INPUT DATA:
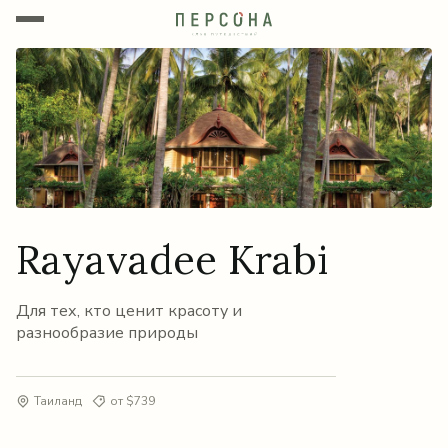
Rayavadee Krabi
Для тех, кто ценит красоту и
разнообразие природы
Таиланд
от $739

TASK DIRECTIONS: Through the final line of the listing, beginning at the line that contains "Для тех, кто ценит красоту и", every line is to be set down exactly, with no others.

ANSWER FOR THE TASK:
Для тех, кто ценит красоту и
разнообразие природы
Таиланд
от $739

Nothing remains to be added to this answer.